Elijah Cummings dead at 68


Rep. Elijah Cummings, the powerful House Democrat who represented Baltimore for more than two decades and was a vocal critic of President Trump, died early Thursday after battling health problems, his office said in a statement
Cummings, who was 68, died at Johns Hopkins Hospital in Baltimore, his hometown. As chair of the House Oversight and Reform Committee, he was one of the most powerful Democrats in Washington, and played a key role in the House Democrats' ongoing efforts to impeach Trump.
"This is a terrible tragedy," Howard Dean, the former governor of Vermont, tweeted. "Elijah is one of the most honest, thoughtful, decent people I ever met in politics. His moral compass was unfailing throughout his life in and out of politics. My deepest thanks to Elijah’s family for lending him to our country for all these years."
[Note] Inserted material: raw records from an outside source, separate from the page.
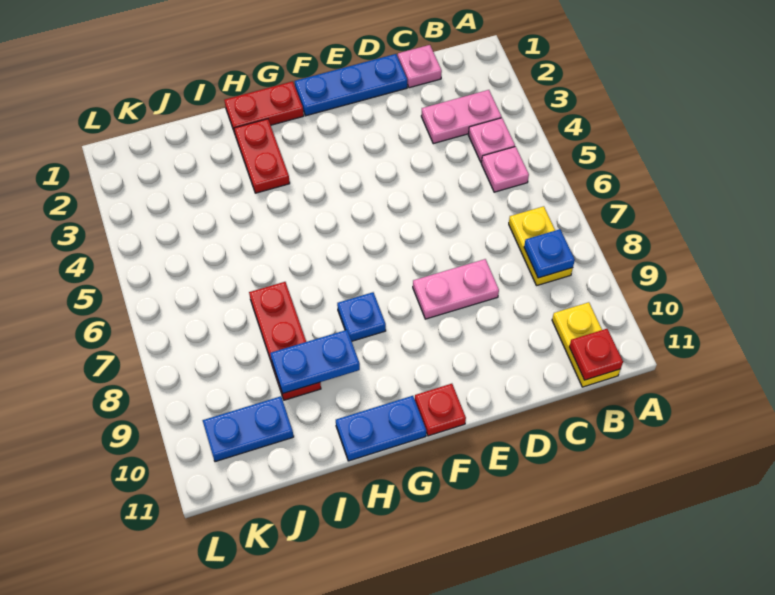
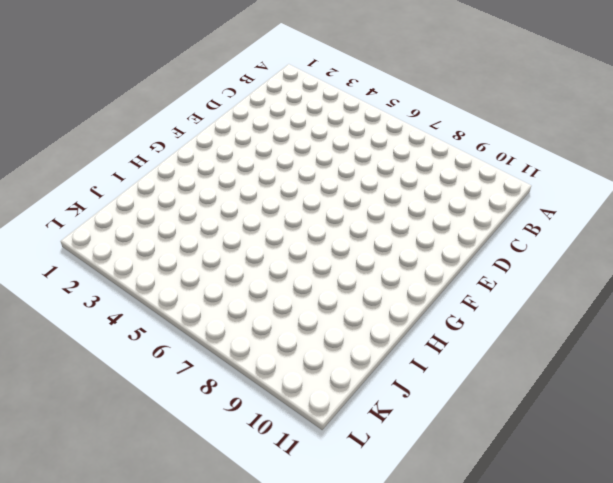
none -> pink plate B3:C3 level 1
none -> pink plate B4 level 1
none -> pink plate B5 level 1

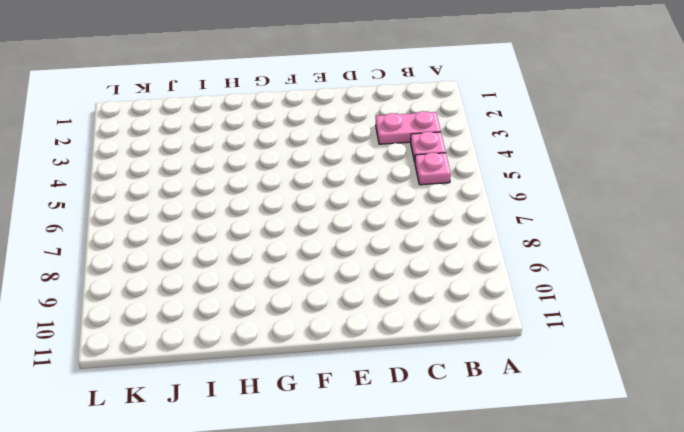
none -> yellow plate B7:B8 level 1
none -> yellow plate B10:B11 level 1
none -> pink plate C1 level 1

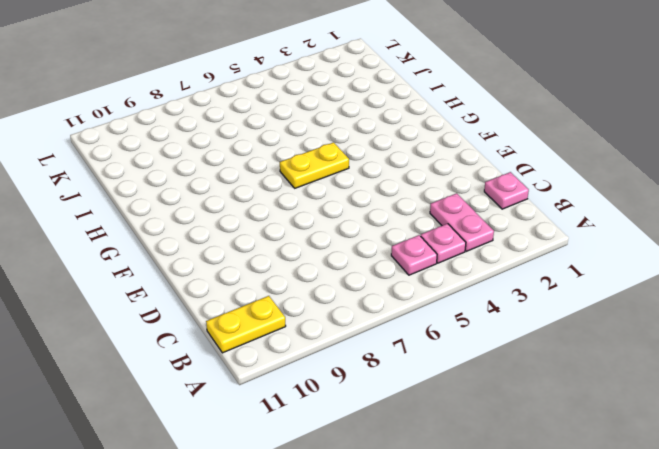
yellow plate G5:G6 level 1 -> yellow plate B7:B8 level 1
none -> blue plate D1:F1 level 1
none -> pink plate D8:E8 level 1
none -> red plate F11 level 1

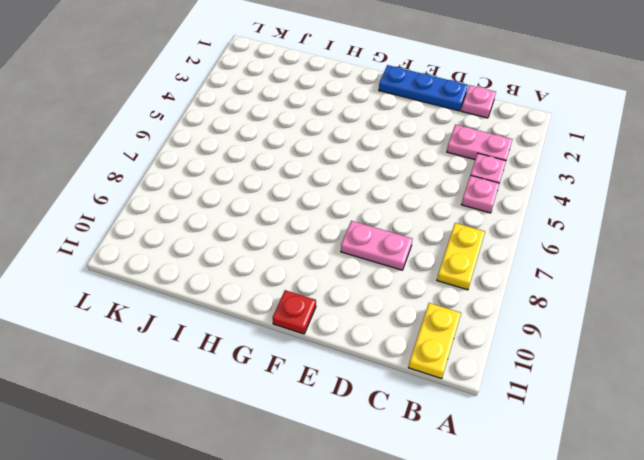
none -> red plate G1:H1 level 1
none -> blue plate G8 level 1
none -> blue plate G11:H11 level 1

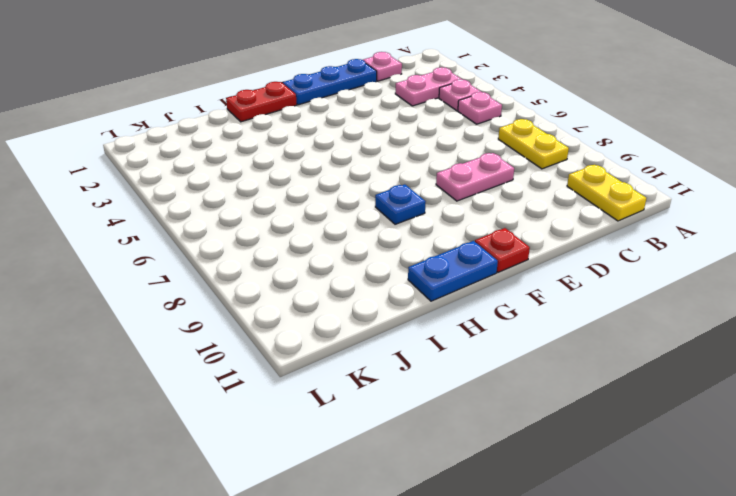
none -> red plate H2:H3 level 1
none -> red plate I7:I9 level 1
none -> blue plate J10:K10 level 1

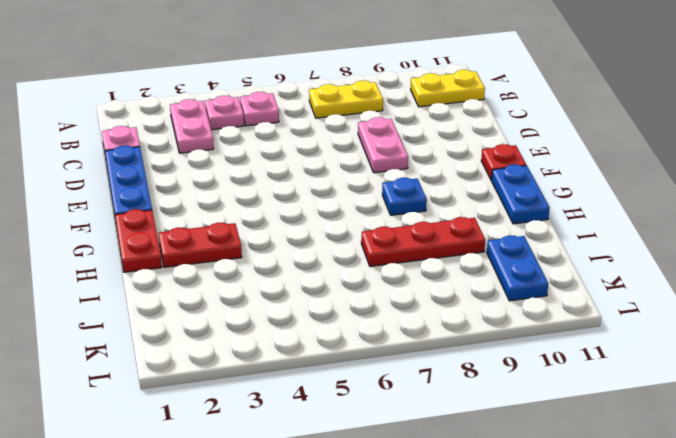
none -> blue plate B8 level 2
none -> red plate B11 level 2
none -> blue plate H9:I9 level 2

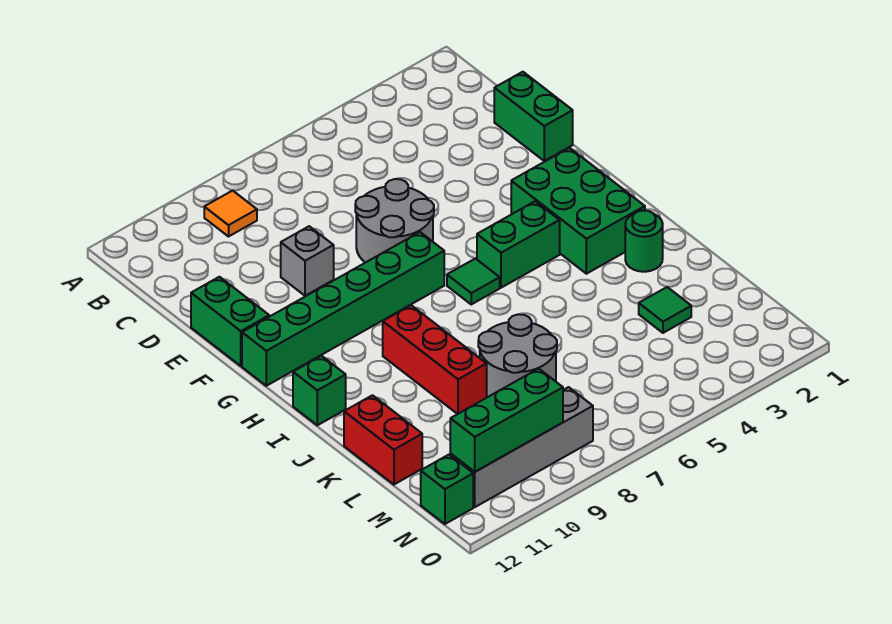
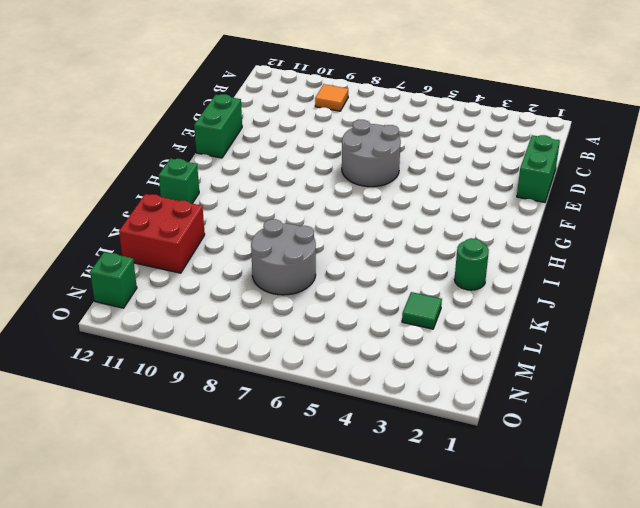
red brick K11:L12 level 1 -> red brick K12:L12 level 1
none -> grey brick E9 level 1
none -> green brick G2:I3 level 1
none -> green brick G7:G12 level 1

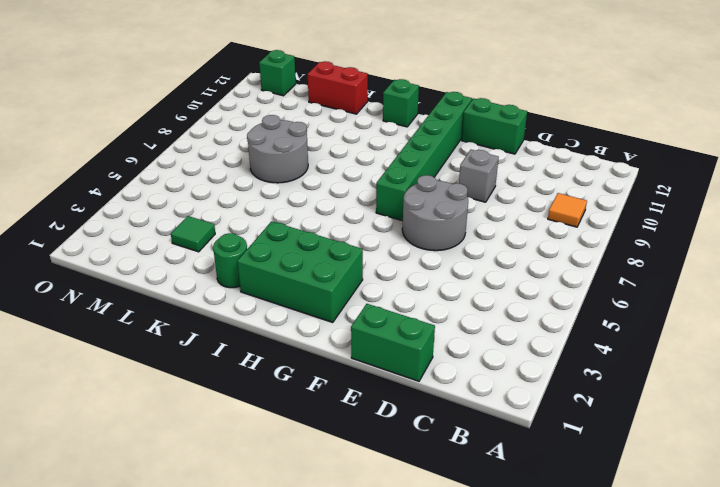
none -> green brick H4:H5 level 1
none -> green tile H6 level 1
none -> red brick I9:K9 level 1

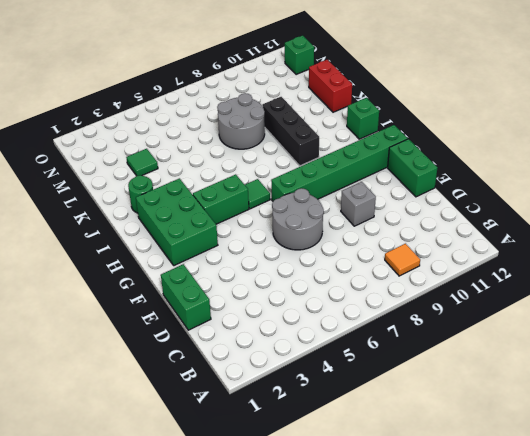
black brick I9:K9 level 1 -> red brick I9:K9 level 1
none -> grey brick N8:N11 level 1
none -> green brick N9:N11 level 2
Cummings has not returned to work after an undisclosed medical procedure that he said would only keep him away for about a week.
In the House, Cummings built a substantial power base. At the time of his death, he was chairman of the influential House Oversight Committee and a leading voice in the Congressional Black Caucus. He played a key role in the impeachment inquiry into President Donald Trump.
Cummings was born on Jan. 18, 1951. In grade school, a counselor told Cummings he was too slow to learn and spoke poorly, and he would never fulfill his dream of becoming a lawyer.
"I was devastated," Cummings told The Associated Press in 1996, shortly before he won his seat in Congress. "My whole life changed. I became very determined."
Cummings, a sharecropper's son-- one of seven children-- led multiple investigations of the president's governmental dealings, including probes in 2019 relating to the president's family members serving in the White House.
He clashed with Trump after the president criticized his district as a "rodent-infested mess" where "no human being would want to live."
Cummings replied that government officials must stop making "hateful, incendiary comments" that only serve to divide and distract the nation from its real problems, including mass shootings and white supremacy.
"Those in the highest levels of the government must stop invoking fear, using racist language and encouraging reprehensible behavior," Cummings said in a speech at the National Press Club.